The panel predicted mood with about 80 per cent accuracy in the original group, and with 60 to 70 per cent accuracy when tested in two different groups of patients (Molecular Psychiatry, ). While a clinical test would need to be more accurate, and sensitive enough to discriminate between variations in depressive symptoms, Niculescu says his findings show such a test is at least feasible. “It’s remarkable that there’s something there at all,” he says. He now plans to undertake a larger-scale prospective study to improve the test.
“The genetic blood test predicted mood with 60 to 80 per cent accuracy in people with bipolar disorder”

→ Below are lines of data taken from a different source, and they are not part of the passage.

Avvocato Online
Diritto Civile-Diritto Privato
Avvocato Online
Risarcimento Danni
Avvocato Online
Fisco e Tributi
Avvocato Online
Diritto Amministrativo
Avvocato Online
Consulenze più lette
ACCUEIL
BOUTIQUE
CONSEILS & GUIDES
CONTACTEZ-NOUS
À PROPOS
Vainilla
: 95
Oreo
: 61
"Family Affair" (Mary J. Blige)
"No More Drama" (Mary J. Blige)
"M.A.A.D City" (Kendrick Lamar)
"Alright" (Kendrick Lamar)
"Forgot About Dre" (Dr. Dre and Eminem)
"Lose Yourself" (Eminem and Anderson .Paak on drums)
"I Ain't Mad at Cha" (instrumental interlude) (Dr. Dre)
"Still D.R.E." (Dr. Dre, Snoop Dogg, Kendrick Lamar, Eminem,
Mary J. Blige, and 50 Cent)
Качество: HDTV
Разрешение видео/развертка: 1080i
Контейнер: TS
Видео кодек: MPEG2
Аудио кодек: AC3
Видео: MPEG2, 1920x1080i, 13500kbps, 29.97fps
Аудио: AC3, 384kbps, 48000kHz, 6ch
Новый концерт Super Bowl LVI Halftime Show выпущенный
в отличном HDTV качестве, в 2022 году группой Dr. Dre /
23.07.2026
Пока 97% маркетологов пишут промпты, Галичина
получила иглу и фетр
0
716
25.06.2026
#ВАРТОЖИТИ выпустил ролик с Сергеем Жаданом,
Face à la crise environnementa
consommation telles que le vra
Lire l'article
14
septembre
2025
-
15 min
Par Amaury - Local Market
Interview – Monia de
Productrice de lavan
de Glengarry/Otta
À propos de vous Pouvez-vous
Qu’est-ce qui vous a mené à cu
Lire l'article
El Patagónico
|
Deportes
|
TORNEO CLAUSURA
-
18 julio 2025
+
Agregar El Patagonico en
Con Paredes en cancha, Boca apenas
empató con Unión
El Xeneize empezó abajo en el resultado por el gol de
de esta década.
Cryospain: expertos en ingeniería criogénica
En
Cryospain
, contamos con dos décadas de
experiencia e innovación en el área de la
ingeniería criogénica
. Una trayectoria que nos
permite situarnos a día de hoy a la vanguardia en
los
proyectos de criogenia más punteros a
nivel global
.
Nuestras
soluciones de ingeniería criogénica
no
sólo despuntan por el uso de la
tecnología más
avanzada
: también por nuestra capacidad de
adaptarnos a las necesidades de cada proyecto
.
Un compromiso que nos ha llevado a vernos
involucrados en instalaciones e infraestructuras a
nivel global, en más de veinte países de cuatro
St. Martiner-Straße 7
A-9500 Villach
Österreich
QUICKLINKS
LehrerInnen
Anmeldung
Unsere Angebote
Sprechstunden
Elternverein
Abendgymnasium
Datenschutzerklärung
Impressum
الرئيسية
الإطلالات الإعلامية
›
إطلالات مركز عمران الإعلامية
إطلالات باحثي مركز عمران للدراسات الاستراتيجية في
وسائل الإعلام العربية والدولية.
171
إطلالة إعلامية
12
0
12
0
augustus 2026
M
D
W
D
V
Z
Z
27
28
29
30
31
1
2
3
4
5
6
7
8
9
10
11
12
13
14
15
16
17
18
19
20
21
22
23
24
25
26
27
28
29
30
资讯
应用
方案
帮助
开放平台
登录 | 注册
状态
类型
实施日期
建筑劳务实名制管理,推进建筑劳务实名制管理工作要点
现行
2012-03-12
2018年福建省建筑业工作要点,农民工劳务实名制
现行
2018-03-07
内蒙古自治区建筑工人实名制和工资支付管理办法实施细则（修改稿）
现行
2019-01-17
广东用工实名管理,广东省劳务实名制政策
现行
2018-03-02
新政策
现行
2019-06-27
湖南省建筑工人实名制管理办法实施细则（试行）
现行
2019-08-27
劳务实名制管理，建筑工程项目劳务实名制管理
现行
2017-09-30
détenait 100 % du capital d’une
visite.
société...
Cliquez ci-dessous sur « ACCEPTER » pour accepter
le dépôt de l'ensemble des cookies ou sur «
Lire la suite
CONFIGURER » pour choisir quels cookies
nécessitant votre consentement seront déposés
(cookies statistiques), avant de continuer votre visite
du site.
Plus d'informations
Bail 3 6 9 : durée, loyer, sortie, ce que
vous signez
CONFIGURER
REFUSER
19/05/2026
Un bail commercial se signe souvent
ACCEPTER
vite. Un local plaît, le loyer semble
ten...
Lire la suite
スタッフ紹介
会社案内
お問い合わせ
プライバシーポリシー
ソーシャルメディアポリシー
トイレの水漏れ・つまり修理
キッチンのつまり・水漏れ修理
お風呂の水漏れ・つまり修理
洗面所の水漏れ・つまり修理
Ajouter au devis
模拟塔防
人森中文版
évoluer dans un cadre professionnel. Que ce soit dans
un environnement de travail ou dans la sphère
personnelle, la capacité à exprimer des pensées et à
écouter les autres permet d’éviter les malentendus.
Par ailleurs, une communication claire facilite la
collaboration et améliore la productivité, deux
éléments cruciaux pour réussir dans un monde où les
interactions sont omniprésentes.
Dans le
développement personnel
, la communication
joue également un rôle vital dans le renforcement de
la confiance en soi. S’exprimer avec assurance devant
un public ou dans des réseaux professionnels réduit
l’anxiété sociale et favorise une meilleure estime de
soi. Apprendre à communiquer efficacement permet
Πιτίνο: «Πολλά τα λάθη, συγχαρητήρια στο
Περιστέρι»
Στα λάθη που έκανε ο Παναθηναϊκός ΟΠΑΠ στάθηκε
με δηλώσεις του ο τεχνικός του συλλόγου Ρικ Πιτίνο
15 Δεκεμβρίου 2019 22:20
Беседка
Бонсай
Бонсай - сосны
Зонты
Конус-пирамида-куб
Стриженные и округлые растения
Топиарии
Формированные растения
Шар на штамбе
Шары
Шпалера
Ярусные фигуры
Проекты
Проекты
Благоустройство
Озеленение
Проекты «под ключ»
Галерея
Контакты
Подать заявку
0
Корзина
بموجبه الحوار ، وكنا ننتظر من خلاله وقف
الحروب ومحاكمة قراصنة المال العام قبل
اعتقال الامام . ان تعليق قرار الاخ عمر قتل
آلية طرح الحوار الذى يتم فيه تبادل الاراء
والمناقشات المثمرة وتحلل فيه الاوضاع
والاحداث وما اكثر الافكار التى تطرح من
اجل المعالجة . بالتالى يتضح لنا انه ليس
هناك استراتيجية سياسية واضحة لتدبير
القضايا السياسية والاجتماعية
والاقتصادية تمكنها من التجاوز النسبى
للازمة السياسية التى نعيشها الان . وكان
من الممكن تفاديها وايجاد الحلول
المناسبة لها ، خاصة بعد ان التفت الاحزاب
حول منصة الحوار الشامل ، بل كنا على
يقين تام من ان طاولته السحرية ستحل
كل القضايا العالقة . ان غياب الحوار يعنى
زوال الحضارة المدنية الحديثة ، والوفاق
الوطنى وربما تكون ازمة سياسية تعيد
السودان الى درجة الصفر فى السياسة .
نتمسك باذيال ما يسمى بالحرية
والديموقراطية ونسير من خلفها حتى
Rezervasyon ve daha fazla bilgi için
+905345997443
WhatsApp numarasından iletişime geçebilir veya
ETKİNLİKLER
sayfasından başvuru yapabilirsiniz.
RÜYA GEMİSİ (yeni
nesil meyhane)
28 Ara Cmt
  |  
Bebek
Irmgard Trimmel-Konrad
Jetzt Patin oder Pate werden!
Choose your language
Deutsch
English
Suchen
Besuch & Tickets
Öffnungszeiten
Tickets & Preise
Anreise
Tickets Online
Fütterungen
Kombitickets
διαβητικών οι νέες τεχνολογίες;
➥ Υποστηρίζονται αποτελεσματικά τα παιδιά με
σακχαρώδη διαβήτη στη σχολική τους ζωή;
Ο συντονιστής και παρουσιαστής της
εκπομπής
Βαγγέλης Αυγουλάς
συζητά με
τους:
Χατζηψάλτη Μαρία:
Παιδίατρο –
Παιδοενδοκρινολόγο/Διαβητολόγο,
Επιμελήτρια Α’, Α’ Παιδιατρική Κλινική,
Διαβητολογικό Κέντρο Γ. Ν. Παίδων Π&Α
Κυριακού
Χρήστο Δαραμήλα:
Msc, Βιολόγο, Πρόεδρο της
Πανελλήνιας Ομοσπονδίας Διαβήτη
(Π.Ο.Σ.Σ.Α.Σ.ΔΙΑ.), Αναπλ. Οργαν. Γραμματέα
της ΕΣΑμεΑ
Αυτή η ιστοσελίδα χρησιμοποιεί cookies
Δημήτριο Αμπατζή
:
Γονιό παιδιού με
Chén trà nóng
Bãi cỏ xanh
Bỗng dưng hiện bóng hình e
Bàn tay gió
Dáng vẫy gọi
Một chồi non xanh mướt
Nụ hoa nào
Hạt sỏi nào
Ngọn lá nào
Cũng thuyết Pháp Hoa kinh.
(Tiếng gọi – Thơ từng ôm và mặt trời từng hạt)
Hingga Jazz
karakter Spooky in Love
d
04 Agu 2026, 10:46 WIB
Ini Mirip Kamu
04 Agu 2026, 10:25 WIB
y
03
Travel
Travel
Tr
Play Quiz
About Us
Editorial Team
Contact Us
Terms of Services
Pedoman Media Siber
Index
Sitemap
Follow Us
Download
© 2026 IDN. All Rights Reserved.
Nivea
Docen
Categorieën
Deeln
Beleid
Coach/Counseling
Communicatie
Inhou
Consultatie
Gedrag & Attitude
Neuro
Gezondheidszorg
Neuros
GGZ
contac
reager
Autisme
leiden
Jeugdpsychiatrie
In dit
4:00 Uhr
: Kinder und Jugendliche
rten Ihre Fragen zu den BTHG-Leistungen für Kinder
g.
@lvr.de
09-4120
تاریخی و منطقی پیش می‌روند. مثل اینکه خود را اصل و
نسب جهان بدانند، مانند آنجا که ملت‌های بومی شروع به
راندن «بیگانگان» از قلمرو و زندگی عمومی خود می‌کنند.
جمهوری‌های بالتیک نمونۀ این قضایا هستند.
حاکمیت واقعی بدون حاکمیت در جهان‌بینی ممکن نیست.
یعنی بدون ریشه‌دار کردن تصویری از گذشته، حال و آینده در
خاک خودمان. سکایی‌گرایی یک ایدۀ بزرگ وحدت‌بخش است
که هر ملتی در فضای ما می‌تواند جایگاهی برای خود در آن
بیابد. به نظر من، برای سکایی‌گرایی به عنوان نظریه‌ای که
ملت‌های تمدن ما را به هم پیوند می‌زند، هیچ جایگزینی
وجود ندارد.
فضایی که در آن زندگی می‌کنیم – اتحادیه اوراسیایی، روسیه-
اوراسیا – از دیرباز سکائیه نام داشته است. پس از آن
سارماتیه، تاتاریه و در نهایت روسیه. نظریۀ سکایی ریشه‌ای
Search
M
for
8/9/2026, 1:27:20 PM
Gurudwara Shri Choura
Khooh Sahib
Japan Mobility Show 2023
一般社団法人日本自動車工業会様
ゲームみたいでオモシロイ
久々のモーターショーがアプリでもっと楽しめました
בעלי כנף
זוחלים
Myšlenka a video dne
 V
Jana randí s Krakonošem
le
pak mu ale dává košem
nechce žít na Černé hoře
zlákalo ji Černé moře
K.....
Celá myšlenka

“It’s a great paper,” says Akira Sawa at Johns Hopkins University in Baltimore, Maryland, who agrees biomarkers would be an important step forward for clinical psychiatry. But he thinks that measuring blood enzyme levels will ultimately prove more practical than markers of gene expression, as these are already used by many hospitals to diagnose disease.
Of the genes identified by Niculescu, five were associated with growth factors and five with myelin – the fatty sheath that wraps around nerve cells and speeds up the rate at which they transmit impulses. He points out myelin abnormalities have previously been associated with mental disorders, including schizophrenia. “It’s a common denominator that the brain is not functioning well,” says Niculescu.